» **PASSAGE TO READ**
Latest revision as of 15:04, 24 September 2008

English | Español

Network speed: what you should know before asking questions

Preface

The purpose of this document is to clarify issues regarding network speed that arise from time to time in the aMule forum. Generally speaking, there are several reasons for questions about "aMule network":

  • the speed reported by aMule doesn't match your provider's given rate;
  • poor performance of aMule itself or another network application on the same computer; or
  • the key factors influencing network performance while aMule is running.

The intended audience for this document is users who want to gain a better understanding of network functionality in general, and, in particular, its implications for aMule functionality.

However, this page is not a comprehensive, general purpose "Network FAQ". If you were expecting something else, you might be interested in the aMule is slow FAQ.

Network speed - how fast is it?

When talking about network speed, people use the unit "bps", which means "bits per second". The reason that a bit is used rather than a byte is mostly historical, but also arises from the engineering behind the system, specifically, the fact that not all networks in the world transfer their traffic in bytes.

There is a convention to use a capital "B" in "Bps" when speed is marked in "bytes per second". However, this convention is not widely accepted. In particular, organizations like the IETF and IEEE have stuck to the original "bps".

Prefixes

Since their invention, networks have made a lot of progress. Today we have networks that transfer billions of bits per second. For measuring these speeds, we use prefixes such as "kilo", "mega", "giga", "tera".

It is a common mistake to think that values with those prefixes are the same as in computer science, i.e., powers of 2. The truth is that, for historical reasons, prefixes in networking have a decimal, not a binary base.

Prefix meaning in computers meaning in networks difference, %%
k (kilo) 2^10 = 1024 10^3 = 1000 2%
M (mega) 2^20 = 1,048,576 10^6 = 1,000,000 5%
G (giga) 2^30 = 1,073,741,624 10^9 = 1,000,000,000 7%
T (tera) 2^40 = 1,099,511,627,776 10^12 = 1,000,000,000,000 9%

As you can see from the table above, the error in calculation is about 5% when the prefix is incorrectly interpreted. Please note that the speed your provider quotes you is the "speed in network units"; i.e., calculated on a decimal basis. For example when your provider tells you that your link is "ADSL 256/128", they mean 256000/128000 bps (bits per second). This means that the speed of your connection is 32000/16000 bps (bytes per second), since there are eight bits to a byte.

Protocol overhead - what is it about?

When aMule is running, it constantly "talks" with other clients and servers. This data exchange is needed to perform such tasks as identifying itself, requesting information about available sources and files, and performing searches.

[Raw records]
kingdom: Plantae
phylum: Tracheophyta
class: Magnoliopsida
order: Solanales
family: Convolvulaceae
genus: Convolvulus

» **EXERCISE REQUIREMENTS**
According to the network speed page, which organizations have stuck to the original "bps"? Please answer briefly. The entries aren't needed for anything here.

» **ANSWER TO THIS TASK**
The IETF and IEEE.